Stored data entries
--- START ---

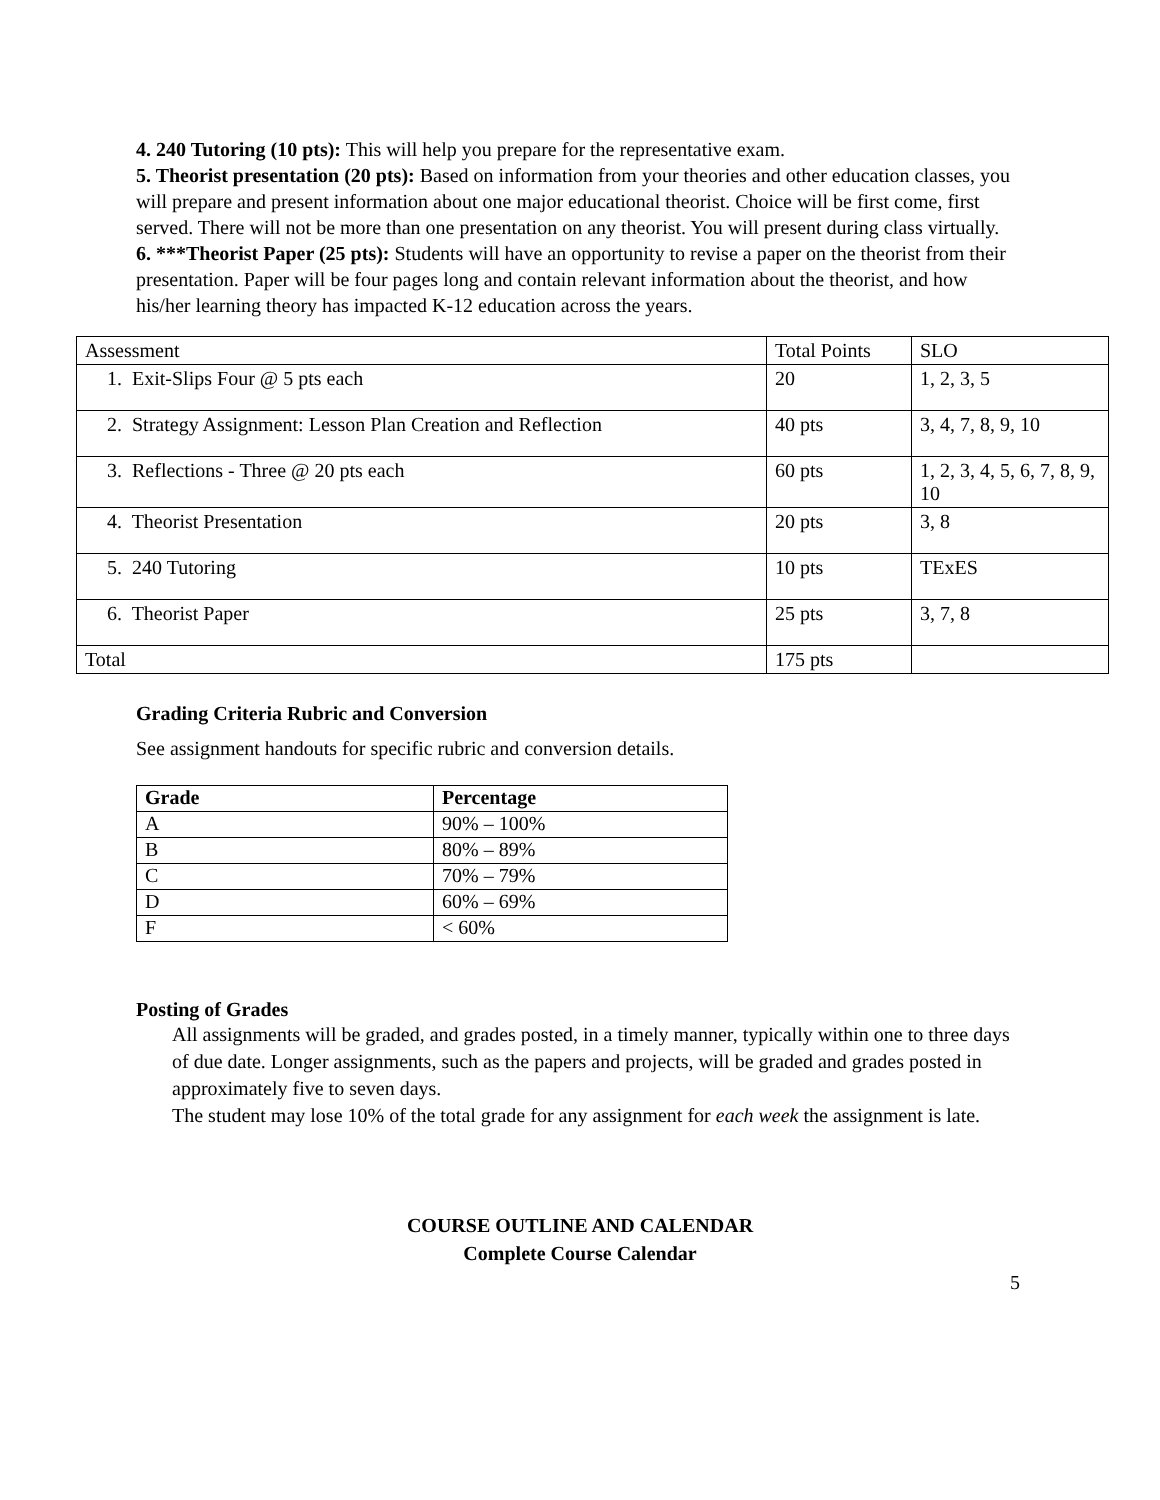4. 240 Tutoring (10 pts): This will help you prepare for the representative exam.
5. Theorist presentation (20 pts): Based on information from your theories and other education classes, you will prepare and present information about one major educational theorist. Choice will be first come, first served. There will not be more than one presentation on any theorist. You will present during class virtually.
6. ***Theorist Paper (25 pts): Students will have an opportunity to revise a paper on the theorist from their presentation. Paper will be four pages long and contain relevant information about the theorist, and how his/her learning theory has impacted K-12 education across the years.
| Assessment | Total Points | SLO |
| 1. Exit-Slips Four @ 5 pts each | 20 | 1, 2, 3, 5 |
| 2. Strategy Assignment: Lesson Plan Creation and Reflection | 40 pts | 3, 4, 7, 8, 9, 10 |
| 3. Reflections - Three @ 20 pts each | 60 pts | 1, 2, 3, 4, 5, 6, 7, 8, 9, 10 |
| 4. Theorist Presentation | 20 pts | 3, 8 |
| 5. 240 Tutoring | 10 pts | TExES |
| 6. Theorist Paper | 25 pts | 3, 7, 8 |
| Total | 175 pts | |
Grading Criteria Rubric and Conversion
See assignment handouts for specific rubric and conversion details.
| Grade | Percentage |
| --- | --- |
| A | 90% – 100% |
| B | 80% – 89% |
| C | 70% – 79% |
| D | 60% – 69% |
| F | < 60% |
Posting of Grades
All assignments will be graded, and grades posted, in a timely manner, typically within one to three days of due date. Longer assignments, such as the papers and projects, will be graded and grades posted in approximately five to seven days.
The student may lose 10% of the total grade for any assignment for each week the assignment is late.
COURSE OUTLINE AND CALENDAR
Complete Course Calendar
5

--- END ---
--- START ---

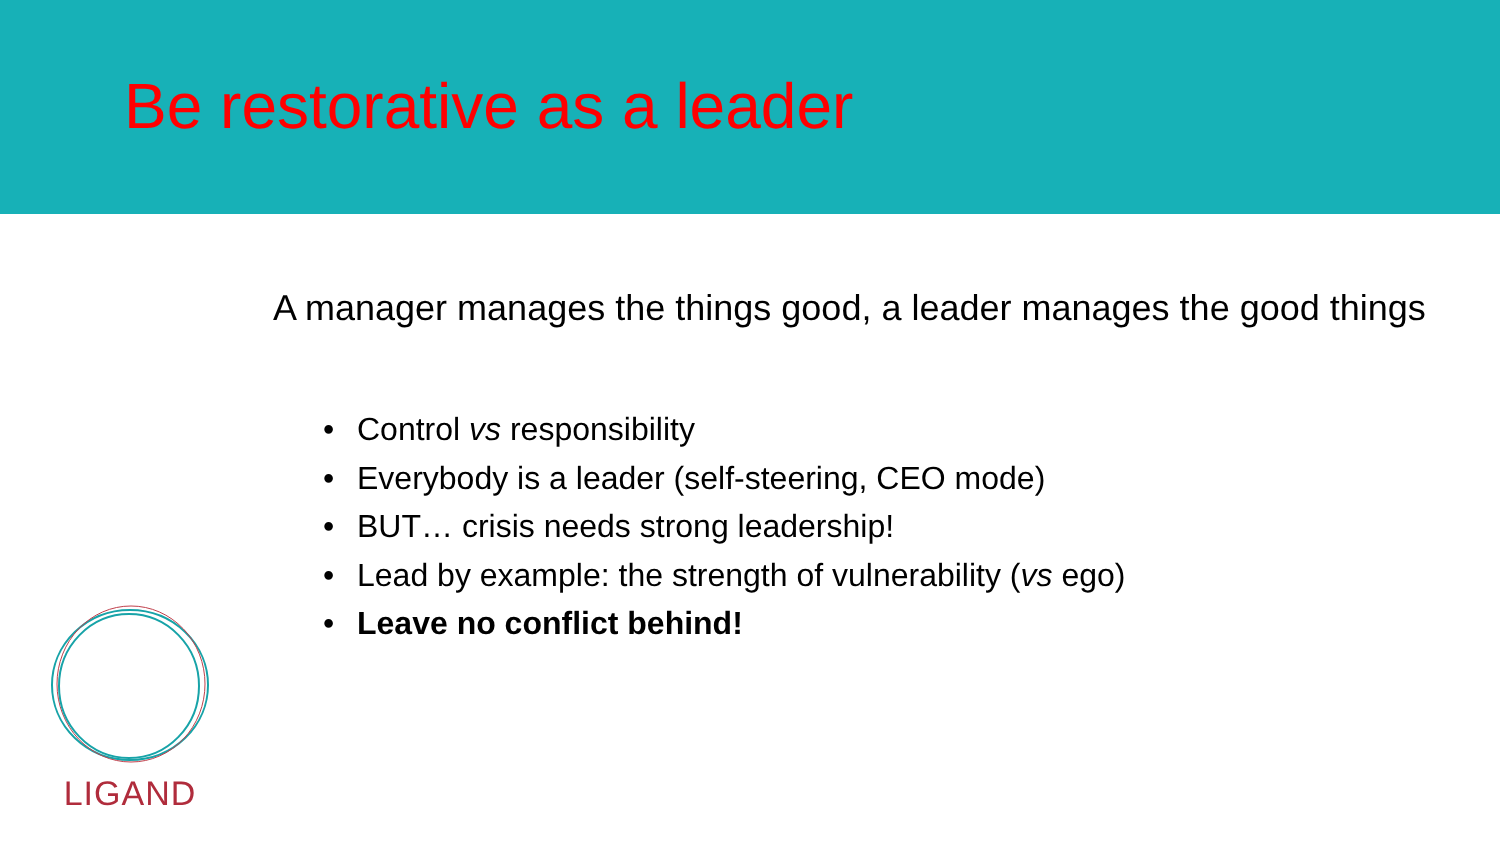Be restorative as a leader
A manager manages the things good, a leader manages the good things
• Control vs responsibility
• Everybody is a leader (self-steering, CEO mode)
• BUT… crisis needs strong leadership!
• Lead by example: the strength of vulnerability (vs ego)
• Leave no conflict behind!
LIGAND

--- END ---

*YOUR OBJECTIVE*
Given the entries above, transcribe exactly the lines from the one holding "4. 240 Tutoring" through the one holding "All assignments will"; pictures do not belong in the transcription.

*ANSWER SPACE*
4. 240 Tutoring (10 pts): This will help you prepare for the representative exam.
5. Theorist presentation (20 pts): Based on information from your theories and other education classes, you will prepare and present information about one major educational theorist. Choice will be first come, first served. There will not be more than one presentation on any theorist. You will present during class virtually.
6. ***Theorist Paper (25 pts): Students will have an opportunity to revise a paper on the theorist from their presentation. Paper will be four pages long and contain relevant information about the theorist, and how his/her learning theory has impacted K-12 education across the years.
| Assessment | Total Points | SLO |
| 1. Exit-Slips Four @ 5 pts each | 20 | 1, 2, 3, 5 |
| 2. Strategy Assignment: Lesson Plan Creation and Reflection | 40 pts | 3, 4, 7, 8, 9, 10 |
| 3. Reflections - Three @ 20 pts each | 60 pts | 1, 2, 3, 4, 5, 6, 7, 8, 9, 10 |
| 4. Theorist Presentation | 20 pts | 3, 8 |
| 5. 240 Tutoring | 10 pts | TExES |
| 6. Theorist Paper | 25 pts | 3, 7, 8 |
| Total | 175 pts | |
Grading Criteria Rubric and Conversion
See assignment handouts for specific rubric and conversion details.
| Grade | Percentage |
| --- | --- |
| A | 90% – 100% |
| B | 80% – 89% |
| C | 70% – 79% |
| D | 60% – 69% |
| F | < 60% |
Posting of Grades
All assignments will be graded, and grades posted, in a timely manner, typically within one to three days of due date. Longer assignments, such as the papers and projects, will be graded and grades posted in approximately five to seven days.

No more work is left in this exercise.